The supernova, also known as SN 2020fqv, was discovered in April 2020 by the Zwicky Transient Facility at the Palomar Observatory in San Diego, California. The star’s location is said to be Butterfly Galaxies — a pair of members located in the Virgo galaxy cluster.
"We used to talk about supernova work like we were crime scene investigators, where we would show up after the fact and try to figure out what happened to that star,” Ryan Foley, an assistant professor at the University of California, said in a statement.
"This is a different situation, because we really know what's going on and we actually see the death in real time."
Based on these observations, the star is expected to have died millions of years ago.
Astronomers were able to get “holistic views” of the event, capturing detailed pictures of the stars in their “final moments” and how they exploded.
"We rarely get to examine this very close-in circumstellar material since it is only visible for a very short time, and we usually don't start observing a supernova until at least a few days after the explosion," added Samaporn Tinyanont, lead author on the study's paper, published in the Monthly Notices of the Royal Astronomical Society.
Theoretical models and ultra-rapid observations of the supernova helped the team determine the star's mass to be about 14 to 15 times the mass of the sun before it exploded. In order to understand how massive stars die, it is imperative to understand their mass.
"People use the term 'Rosetta Stone' a lot. But this is the first time we've been able to verify the mass with these three different methods for one supernova, and all of them are consistent," Tinyanont said. "Now we can push forward using these different methods and combining them because there are a lot of other supernovas where we have masses from one method, but not another."

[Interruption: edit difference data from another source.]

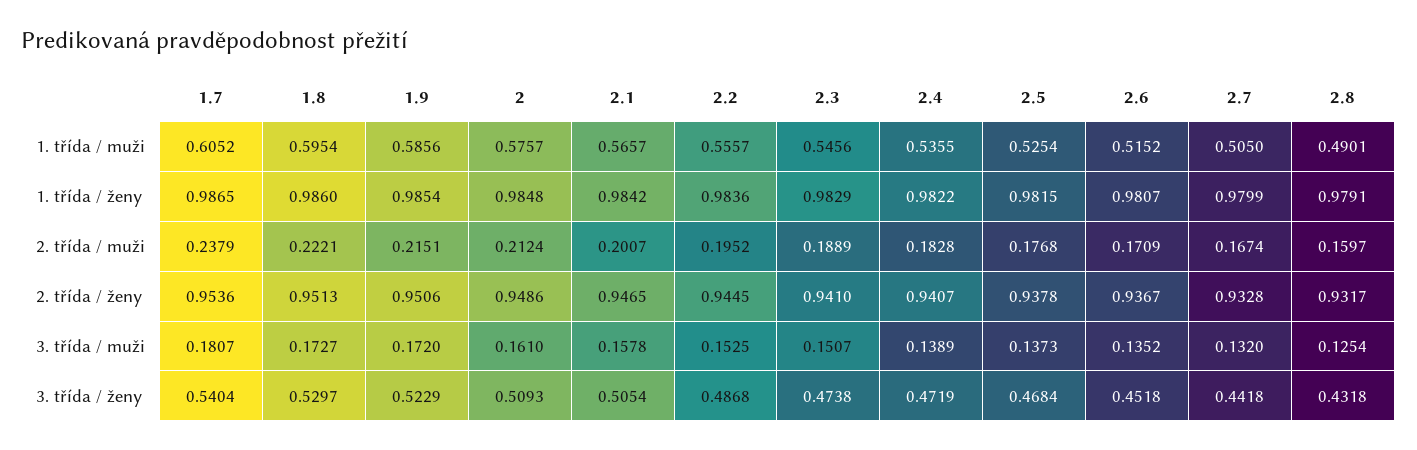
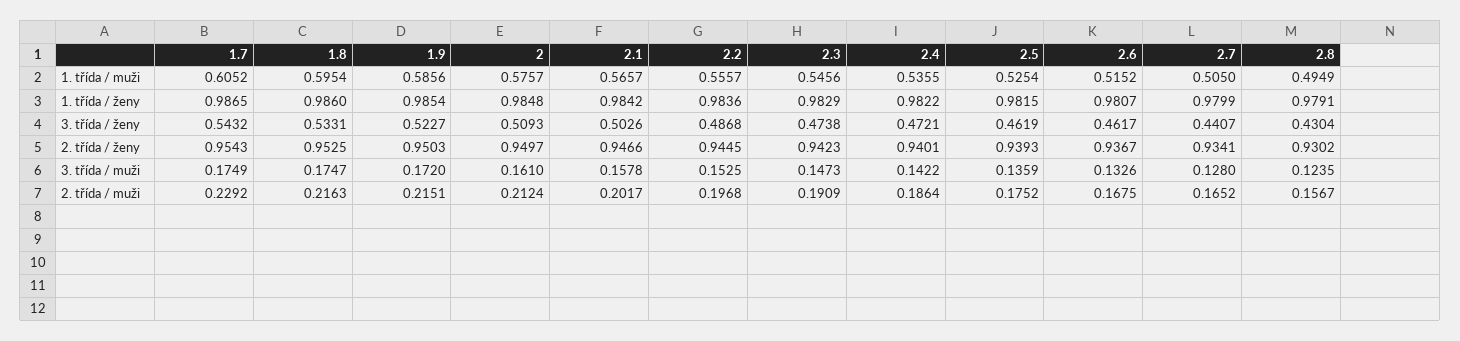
  {
    "1.7": {
      "1. třída / muži": 0.6052,
      "1. třída / ženy": 0.9865,
-     "2. třída / muži": 0.2379,
+     "2. třída / muži": 0.2292,
-     "2. třída / ženy": 0.9536,
+     "2. třída / ženy": 0.9543,
-     "3. třída / muži": 0.1807,
+     "3. třída / muži": 0.1749,
-     "3. třída / ženy": 0.5404
+     "3. třída / ženy": 0.5432
    },
    "1.8": {
      "1. třída / muži": 0.5954,
      "1. třída / ženy": 0.986,
-     "2. třída / muži": 0.2221,
+     "2. třída / muži": 0.2163,
-     "2. třída / ženy": 0.9513,
+     "2. třída / ženy": 0.9525,
-     "3. třída / muži": 0.1727,
+     "3. třída / muži": 0.1747,
-     "3. třída / ženy": 0.5297
+     "3. třída / ženy": 0.5331
    },
    "1.9": {
      "1. třída / muži": 0.5856,
      "1. třída / ženy": 0.9854,
      "2. třída / muži": 0.2151,
-     "2. třída / ženy": 0.9506,
+     "2. třída / ženy": 0.9503,
      "3. třída / muži": 0.172,
-     "3. třída / ženy": 0.5229
+     "3. třída / ženy": 0.5227
    },
    "2": {
      "1. třída / muži": 0.5757,
      "1. třída / ženy": 0.9848,
      "2. třída / muži": 0.2124,
-     "2. třída / ženy": 0.9486,
+     "2. třída / ženy": 0.9497,
      "3. třída / muži": 0.161,
      "3. třída / ženy": 0.5093
    },
    "2.1": {
      "1. třída / muži": 0.5657,
      "1. třída / ženy": 0.9842,
-     "2. třída / muži": 0.2007,
+     "2. třída / muži": 0.2017,
-     "2. třída / ženy": 0.9465,
+     "2. třída / ženy": 0.9466,
      "3. třída / muži": 0.1578,
-     "3. třída / ženy": 0.5054
+     "3. třída / ženy": 0.5026
    },
    "2.2": {
      "1. třída / muži": 0.5557,
      "1. třída / ženy": 0.9836,
-     "2. třída / muži": 0.1952,
+     "2. třída / muži": 0.1968,
      "2. třída / ženy": 0.9445,
      "3. třída / muži": 0.1525,
      "3. třída / ženy": 0.4868
    },
    "2.3": {
      "1. třída / muži": 0.5456,
      "1. třída / ženy": 0.9829,
-     "2. třída / muži": 0.1889,
+     "2. třída / muži": 0.1909,
-     "2. třída / ženy": 0.941,
+     "2. třída / ženy": 0.9423,
-     "3. třída / muži": 0.1507,
+     "3. třída / muži": 0.1473,
      "3. třída / ženy": 0.4738
    },
    "2.4": {
      "1. třída / muži": 0.5355,
      "1. třída / ženy": 0.9822,
-     "2. třída / muži": 0.1828,
+     "2. třída / muži": 0.1864,
-     "2. třída / ženy": 0.9407,
+     "2. třída / ženy": 0.9401,
-     "3. třída / muži": 0.1389,
+     "3. třída / muži": 0.1422,
-     "3. třída / ženy": 0.4719
+     "3. třída / ženy": 0.4721
    },
    "2.5": {
      "1. třída / muži": 0.5254,
      "1. třída / ženy": 0.9815,
-     "2. třída / muži": 0.1768,
+     "2. třída / muži": 0.1752,
-     "2. třída / ženy": 0.9378,
+     "2. třída / ženy": 0.9393,
-     "3. třída / muži": 0.1373,
+     "3. třída / muži": 0.1359,
-     "3. třída / ženy": 0.4684
+     "3. třída / ženy": 0.4619
    },
    "2.6": {
      "1. třída / muži": 0.5152,
      "1. třída / ženy": 0.9807,
-     "2. třída / muži": 0.1709,
+     "2. třída / muži": 0.1675,
      "2. třída / ženy": 0.9367,
-     "3. třída / muži": 0.1352,
+     "3. třída / muži": 0.1326,
-     "3. třída / ženy": 0.4518
+     "3. třída / ženy": 0.4617
    },
    "2.7": {
      "1. třída / muži": 0.505,
      "1. třída / ženy": 0.9799,
-     "2. třída / muži": 0.1674,
+     "2. třída / muži": 0.1652,
-     "2. třída / ženy": 0.9328,
+     "2. třída / ženy": 0.9341,
-     "3. třída / muži": 0.132,
+     "3. třída / muži": 0.128,
-     "3. třída / ženy": 0.4418
+     "3. třída / ženy": 0.4407
    },
    "2.8": {
-     "1. třída / muži": 0.4901,
+     "1. třída / muži": 0.4949,
      "1. třída / ženy": 0.9791,
-     "2. třída / muži": 0.1597,
+     "2. třída / muži": 0.1567,
-     "2. třída / ženy": 0.9317,
+     "2. třída / ženy": 0.9302,
-     "3. třída / muži": 0.1254,
+     "3. třída / muži": 0.1235,
-     "3. třída / ženy": 0.4318
+     "3. třída / ženy": 0.4304
    }
  }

Scientists are using the behavior that they witnessed before this supernova to assist them in finding other stars on the brink of explosion — that tend to be more active and release material.
"This could be a warning system," Foley said. "So if you see a star start to shake around a bit, start acting up, then maybe we should pay more attention and really try to understand what's going on there before it explodes. As we find more and more of these supernovas with this sort of excellent data set, we'll be able to better understand what's happening in the last few years of a star's life."